Ben Roethlisberger will be back with the Pittsburgh Steelers in 2021. The suspense is over. Nearly two months after the Steelers 2020 season ended in Hindenburg Rescues the Titanic fashion in defeat the Cleveland Browns, Pittsburgh has answered its biggest off season question.
Details are sure to emerge in the coming days and weeks, but statements by Art Rooney II and Kevin Colbert left no doubt that Ben Roethlisberger was going to have sacrifice to return. Ben Roethlisberger met with Art Rooney II, and undoubtedly said he would.

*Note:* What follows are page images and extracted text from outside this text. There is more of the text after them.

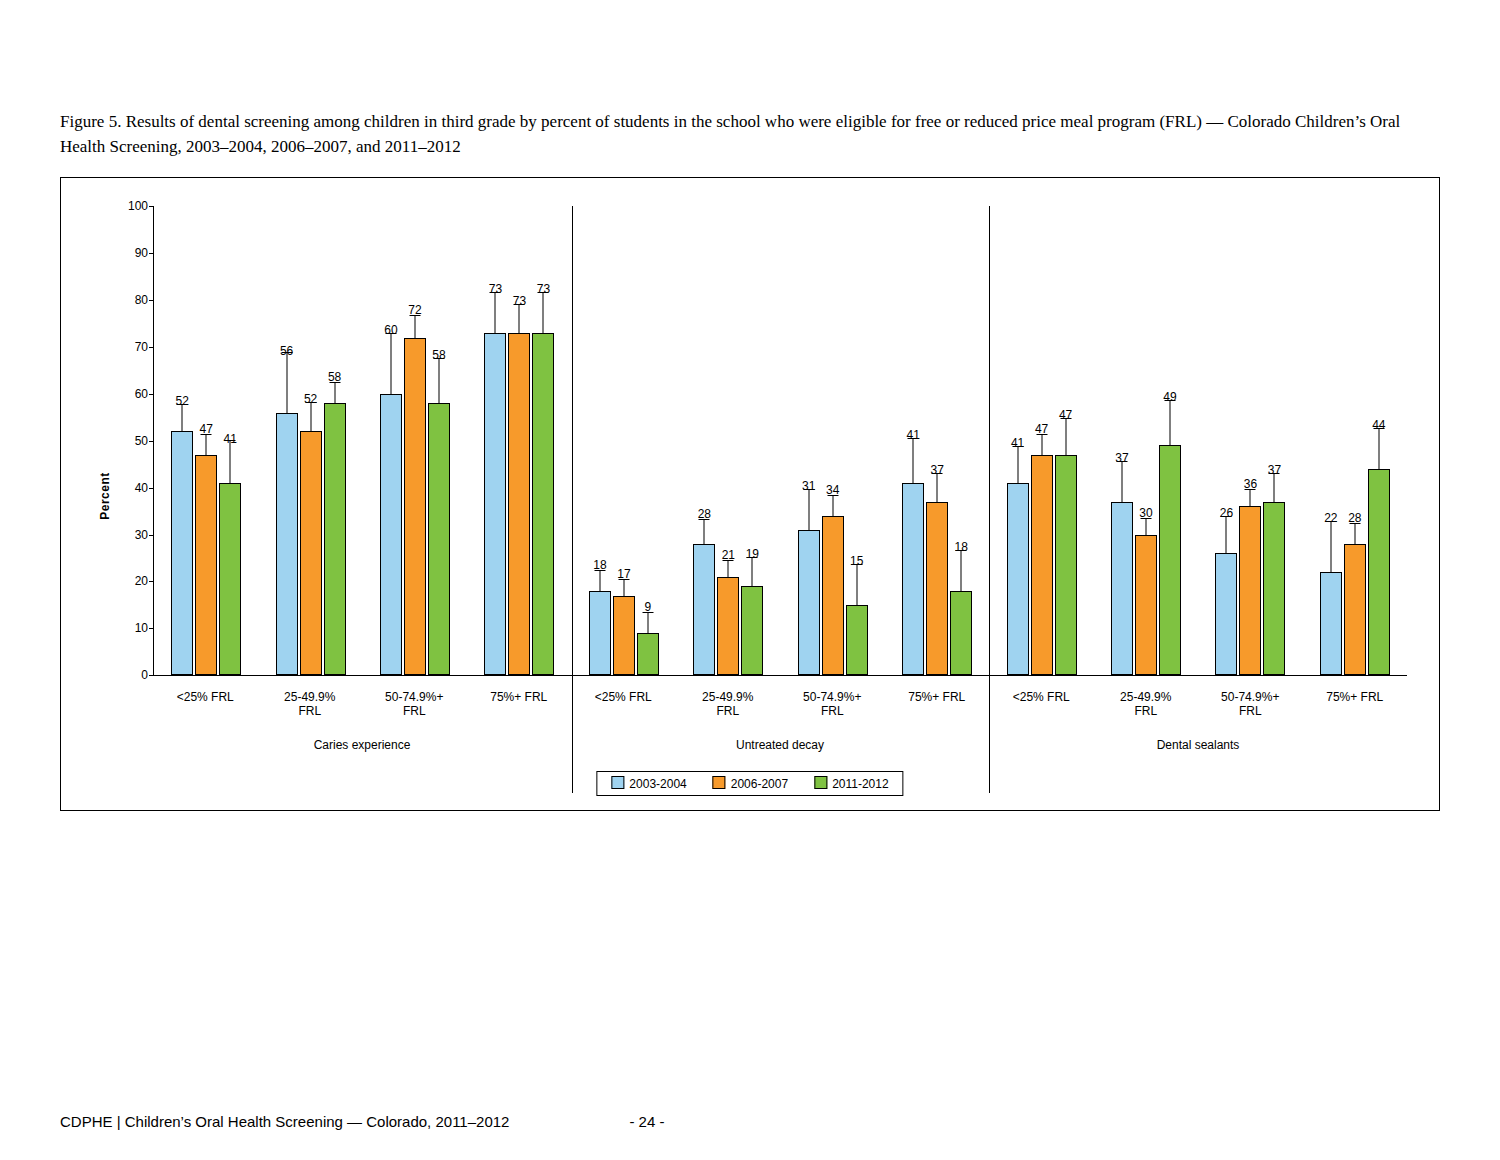Figure 5. Results of dental screening among children in third grade by percent of students in the school who were eligible for free or reduced price meal program (FRL) — Colorado Children’s Oral Health Screening, 2003–2004, 2006–2007, and 2011–2012
Percent
100
90
80
70
60
50
40
30
20
10
0
52
47
41
56
52
58
60
72
58
73
73
73
18
17
9
28
21
19
31
34
15
41
37
18
41
47
47
37
30
49
26
36
37
22
28
44
<25% FRL
25-49.9%
FRL
50-74.9%+
FRL
75%+ FRL
<25% FRL
25-49.9%
FRL
50-74.9%+
FRL
75%+ FRL
<25% FRL
25-49.9%
FRL
50-74.9%+
FRL
75%+ FRL
Caries experience
Untreated decay
Dental sealants
2003-2004 2006-2007 2011-2012
CDPHE | Children’s Oral Health Screening — Colorado, 2011–2012
- 24 -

After he met with Art Rooney II, his agent Ryan Tollner confirmed:
— Aditi Kinkhabwala (@AKinkhabwala) February 23, 2021
For fans looking at that 3 interceptions in less than a quarter against the Browns left wondering, “Why bringing him back?” another game against Cleveland offers clarity.
The Case for Bringing Back Ben
As I’ve confessed before, when I first learned that injuries might force Terry Bradshaw to retire, I was happy, because my older brother had told me “Bradshaw was ‘old.’” To an 11 year old, “Young” meant automatically better.
- Ah, the ignorance of youth. Cliff Stoudt was younger, but he certainly wasn’t better.
I remember seeing a few games after the fateful declaration, but didn’t see too many after that. But I do remember tuning into one a few years later. The 1987 season opened with Mark Malone and Chuck Noll logging their second upset of Bill Walsh and Joe Montana.
- Could the Steel Curtain be ready to rise again?
Channel 11 in Baltimore was showing the game in week 2, a Steeler road game against the Browns. The picture in the DC suburbs was fuzzy as it arrived from Baltimore, but I didn’t need HD quality to understand the disaster.
I tuned in in the fourth quarter. The Browns were winning, but only by 20-10. It was just in time to see Mark Malone toss an interception right to Clay Matthews, which Matthew returned for a touchdown. I think, I can’t be sure, but I think that was his 4th on the day. If I’m right, he quickly threw another with the Browns converted into another touchdown.
- Chuck Noll had seen enough, and benched Malone.
Bubby Brister to the rescue? Right? Ah, no. The Bubster threw an interception of his own and went 1-5 in mop up duty. He also got sacked.
7590 days elapsed between Terry Bradshaw’s last pass to Calvin Sweeney and Ben Roethlisberger’s first pass to Plaxico Burress. No, not all of those days were as bleak as that afternoon at Cleveland Municipal Stadium, but the moral of the story is clear: If you have a franchise quarterback, you ride him as far as he will take you.
Yes, There is a Risk in Roethlisberger Returning
The risk of a Ben Roethlisberger return is real. One Mexican blogger spelled it out:
I don't believe Ben can perform at a high level under pressure when it truly matters anymore. He didn't in playoffs in 2017 and he didn't in 2020. He dug holes he couldn't overcome. I respect his career, I've never insulted him, but I don't believe he can pull it off again.
— Carlos S. (@casalasv) February 24, 2021
What we saw at the end of 2020 might be the best Ben can bring with the new arm that’s attached to his 39 year old body. Even if he can get comfortable with his arm’s “bionics” (to borrow Jim Wexell’s term) the Steelers will still need to:
- Find a starting caliber running back
- Rebuild the offensive line
- Keep or replace key players on defense
But Ben Roethlisberger has obviously indicated he’s willing to give up enough salary to let the Steelers try to do that. Mason Rudolph has shown real upside. (And please, the Steelers can and will do what is needed to keep in in Pittsburgh in 2022.)
Mason Rudolph might represent the future, the here in the present Ben Roethlisberger still represents the Steelers best shot at going to the Super Bowl in 2021.